When Colin Firth, the unmistakable star of Tom Ford's striking debut film, is approached for conversation in "A Single Man," he dips into an inquisitive trance - studying the eyes and lips of his conversational opponent as if he were a sculptor - perhaps trying to gain a new perspective on how others see him or how others see the world he inhabits.
It's a world, at least through the eyes of the middle-aged English professor George (Firth), that is on the brink of collapse, a world controlled by fear. It's 1962, the Soviets hold the key to Armageddon, the cultural and sexual minorities are beginning to clash with conservative ideals, and George's longtime lover, a tall, young, frequently shirtless Matthew Goode, has been killed in a car crash.
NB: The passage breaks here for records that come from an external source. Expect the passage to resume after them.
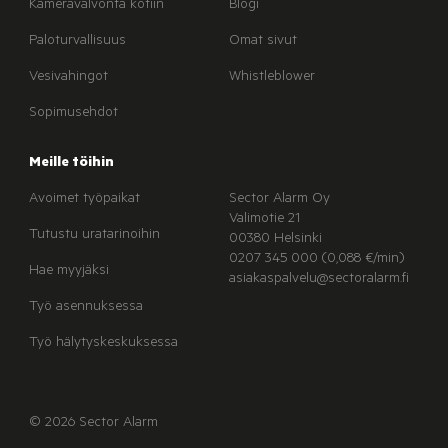
Kameravalvonta kotiin
Blogi
Paloturvallisuus
Omat sivut
Vesivahingot
Whistleblower
Sopimusehdot
Meille töihin
Avoimet työpaikat
Sector Alarm Oy
Valimotie 21
Tutustu uratarinoihin
00380 Helsinki
0207 345 000 (0,088 €/min)
Hae myyjäksi
asiakaspalvelu@sectoralarm.fi
Työ asennuksessa
Työ hälytyskeskuksessa
© 2026 Sector Alarm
It's enough to send even the most grounded man into an existential funk of melancholy and misanthropy, but George, one of the 'invisible minorities' that he openly discusses during an Aldous Huxley lecture, is about to embark on a 24-hour journey as lonely as it is life-affirming.
And such is the center of fashion designer Tom Ford's meditation on grief and isolation, which examines a subject in a society which doesn't enable him to grieve outwardly, yet does it in a way that's so sophisticated and elegant that it transcends tragedy into something strangely beautiful.
Cinematographer Eduard Grau's otherworldly 60's Southern California compositions, combined with the production designs and art direction of Dan Bishop and Ian Phillips, (at home in 1962, as architects of AMC's "Mad Men") together with Ford's keen sensual eye and extravagant, albeit occasionally indulgent images, create the most deliciously indelible kind of digital-free visual palette on screens this year.
And Mr. Colin Firth, a slam-dunk Best Actor nominee-to-be, gives a refreshingly subdued and refined performance, free of Oscar clips or audience pandering. He makes George (and therefore the material) universally relatable without ever seemingly trying. And to the audience goes the benefit - for the film becomes something that anyone can connect with and appreciate.
In the end, the title, "A Single Man," becomes something more than a relationship status, it comes to suggest an undesirable state of solidarity and detachment. The beauty in George's personal imprisonment lies in the film's (and life's) unexpected reprieves.